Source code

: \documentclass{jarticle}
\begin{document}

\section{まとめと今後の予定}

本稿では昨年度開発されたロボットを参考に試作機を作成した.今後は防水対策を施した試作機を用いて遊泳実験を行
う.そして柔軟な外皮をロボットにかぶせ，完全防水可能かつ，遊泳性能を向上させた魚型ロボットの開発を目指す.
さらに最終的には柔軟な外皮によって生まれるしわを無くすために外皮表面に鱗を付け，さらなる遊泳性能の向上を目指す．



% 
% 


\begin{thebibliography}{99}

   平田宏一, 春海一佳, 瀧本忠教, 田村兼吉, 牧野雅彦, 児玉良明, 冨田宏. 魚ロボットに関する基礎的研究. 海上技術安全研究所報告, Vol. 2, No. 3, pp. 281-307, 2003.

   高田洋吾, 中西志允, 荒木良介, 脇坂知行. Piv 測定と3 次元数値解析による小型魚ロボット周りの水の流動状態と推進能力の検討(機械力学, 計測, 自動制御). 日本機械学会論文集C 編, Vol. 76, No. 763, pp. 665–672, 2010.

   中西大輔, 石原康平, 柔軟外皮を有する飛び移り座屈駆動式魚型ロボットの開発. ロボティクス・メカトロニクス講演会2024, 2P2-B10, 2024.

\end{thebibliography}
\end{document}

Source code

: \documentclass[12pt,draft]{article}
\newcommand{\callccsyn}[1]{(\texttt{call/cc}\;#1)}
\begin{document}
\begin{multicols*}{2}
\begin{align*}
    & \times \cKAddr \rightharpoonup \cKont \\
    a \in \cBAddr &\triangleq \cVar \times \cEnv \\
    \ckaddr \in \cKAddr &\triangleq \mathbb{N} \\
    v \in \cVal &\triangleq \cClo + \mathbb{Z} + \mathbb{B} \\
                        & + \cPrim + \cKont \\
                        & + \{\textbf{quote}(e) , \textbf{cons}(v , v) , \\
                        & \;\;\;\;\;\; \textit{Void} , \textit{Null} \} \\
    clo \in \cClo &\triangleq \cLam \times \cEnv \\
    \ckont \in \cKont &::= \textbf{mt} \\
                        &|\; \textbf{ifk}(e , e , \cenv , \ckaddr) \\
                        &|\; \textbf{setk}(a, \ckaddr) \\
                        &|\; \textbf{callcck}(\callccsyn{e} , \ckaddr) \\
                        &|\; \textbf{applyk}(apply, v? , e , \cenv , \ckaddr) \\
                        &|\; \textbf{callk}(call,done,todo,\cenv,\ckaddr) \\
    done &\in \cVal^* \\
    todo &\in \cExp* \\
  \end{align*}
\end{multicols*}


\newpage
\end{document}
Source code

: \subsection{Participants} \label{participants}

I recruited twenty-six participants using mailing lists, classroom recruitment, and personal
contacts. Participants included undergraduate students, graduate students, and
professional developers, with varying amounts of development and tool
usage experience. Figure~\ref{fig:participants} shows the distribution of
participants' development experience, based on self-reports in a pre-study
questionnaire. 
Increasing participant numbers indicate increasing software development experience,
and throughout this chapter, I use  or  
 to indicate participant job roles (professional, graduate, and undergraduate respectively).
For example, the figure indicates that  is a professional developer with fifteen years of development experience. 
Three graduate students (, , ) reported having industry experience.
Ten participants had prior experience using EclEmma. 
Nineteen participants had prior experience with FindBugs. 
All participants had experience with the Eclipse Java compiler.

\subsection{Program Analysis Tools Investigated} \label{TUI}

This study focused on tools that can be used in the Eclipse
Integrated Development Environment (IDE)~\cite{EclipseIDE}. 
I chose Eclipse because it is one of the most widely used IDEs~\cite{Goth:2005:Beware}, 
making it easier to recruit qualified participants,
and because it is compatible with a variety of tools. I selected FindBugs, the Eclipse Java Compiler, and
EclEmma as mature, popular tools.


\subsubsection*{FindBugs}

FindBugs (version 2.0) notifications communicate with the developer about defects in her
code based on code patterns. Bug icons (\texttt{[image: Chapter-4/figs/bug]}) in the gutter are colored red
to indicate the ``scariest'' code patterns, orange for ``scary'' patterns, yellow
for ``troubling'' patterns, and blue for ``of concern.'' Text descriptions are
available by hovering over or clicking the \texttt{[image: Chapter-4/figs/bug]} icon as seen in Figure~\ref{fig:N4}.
**********
* TASK DETAILS:
Print out every entry, keeping each one exact.

* EXERCISE RESULT:
Source code

: \documentclass{jarticle}
\begin{document}

\section{まとめと今後の予定}

本稿では昨年度開発されたロボットを参考に試作機を作成した.今後は防水対策を施した試作機を用いて遊泳実験を行
う.そして柔軟な外皮をロボットにかぶせ，完全防水可能かつ，遊泳性能を向上させた魚型ロボットの開発を目指す.
さらに最終的には柔軟な外皮によって生まれるしわを無くすために外皮表面に鱗を付け，さらなる遊泳性能の向上を目指す．



% 
% 


\begin{thebibliography}{99}

   平田宏一, 春海一佳, 瀧本忠教, 田村兼吉, 牧野雅彦, 児玉良明, 冨田宏. 魚ロボットに関する基礎的研究. 海上技術安全研究所報告, Vol. 2, No. 3, pp. 281-307, 2003.

   高田洋吾, 中西志允, 荒木良介, 脇坂知行. Piv 測定と3 次元数値解析による小型魚ロボット周りの水の流動状態と推進能力の検討(機械力学, 計測, 自動制御). 日本機械学会論文集C 編, Vol. 76, No. 763, pp. 665–672, 2010.

   中西大輔, 石原康平, 柔軟外皮を有する飛び移り座屈駆動式魚型ロボットの開発. ロボティクス・メカトロニクス講演会2024, 2P2-B10, 2024.

\end{thebibliography}
\end{document}

Source code

: \documentclass[12pt,draft]{article}
\newcommand{\callccsyn}[1]{(\texttt{call/cc}\;#1)}
\begin{document}
\begin{multicols*}{2}
\begin{align*}
    & \times \cKAddr \rightharpoonup \cKont \\
    a \in \cBAddr &\triangleq \cVar \times \cEnv \\
    \ckaddr \in \cKAddr &\triangleq \mathbb{N} \\
    v \in \cVal &\triangleq \cClo + \mathbb{Z} + \mathbb{B} \\
                        & + \cPrim + \cKont \\
                        & + \{\textbf{quote}(e) , \textbf{cons}(v , v) , \\
                        & \;\;\;\;\;\; \textit{Void} , \textit{Null} \} \\
    clo \in \cClo &\triangleq \cLam \times \cEnv \\
    \ckont \in \cKont &::= \textbf{mt} \\
                        &|\; \textbf{ifk}(e , e , \cenv , \ckaddr) \\
                        &|\; \textbf{setk}(a, \ckaddr) \\
                        &|\; \textbf{callcck}(\callccsyn{e} , \ckaddr) \\
                        &|\; \textbf{applyk}(apply, v? , e , \cenv , \ckaddr) \\
                        &|\; \textbf{callk}(call,done,todo,\cenv,\ckaddr) \\
    done &\in \cVal^* \\
    todo &\in \cExp* \\
  \end{align*}
\end{multicols*}


\newpage
\end{document}
Source code

: \subsection{Participants} \label{participants}

I recruited twenty-six participants using mailing lists, classroom recruitment, and personal
contacts. Participants included undergraduate students, graduate students, and
professional developers, with varying amounts of development and tool
usage experience. Figure~\ref{fig:participants} shows the distribution of
participants' development experience, based on self-reports in a pre-study
questionnaire. 
Increasing participant numbers indicate increasing software development experience,
and throughout this chapter, I use  or  
 to indicate participant job roles (professional, graduate, and undergraduate respectively).
For example, the figure indicates that  is a professional developer with fifteen years of development experience. 
Three graduate students (, , ) reported having industry experience.
Ten participants had prior experience using EclEmma. 
Nineteen participants had prior experience with FindBugs. 
All participants had experience with the Eclipse Java compiler.

\subsection{Program Analysis Tools Investigated} \label{TUI}

This study focused on tools that can be used in the Eclipse
Integrated Development Environment (IDE)~\cite{EclipseIDE}. 
I chose Eclipse because it is one of the most widely used IDEs~\cite{Goth:2005:Beware}, 
making it easier to recruit qualified participants,
and because it is compatible with a variety of tools. I selected FindBugs, the Eclipse Java Compiler, and
EclEmma as mature, popular tools.


\subsubsection*{FindBugs}

FindBugs (version 2.0) notifications communicate with the developer about defects in her
code based on code patterns. Bug icons (\texttt{[image: Chapter-4/figs/bug]}) in the gutter are colored red
to indicate the ``scariest'' code patterns, orange for ``scary'' patterns, yellow
for ``troubling'' patterns, and blue for ``of concern.'' Text descriptions are
available by hovering over or clicking the \texttt{[image: Chapter-4/figs/bug]} icon as seen in Figure~\ref{fig:N4}.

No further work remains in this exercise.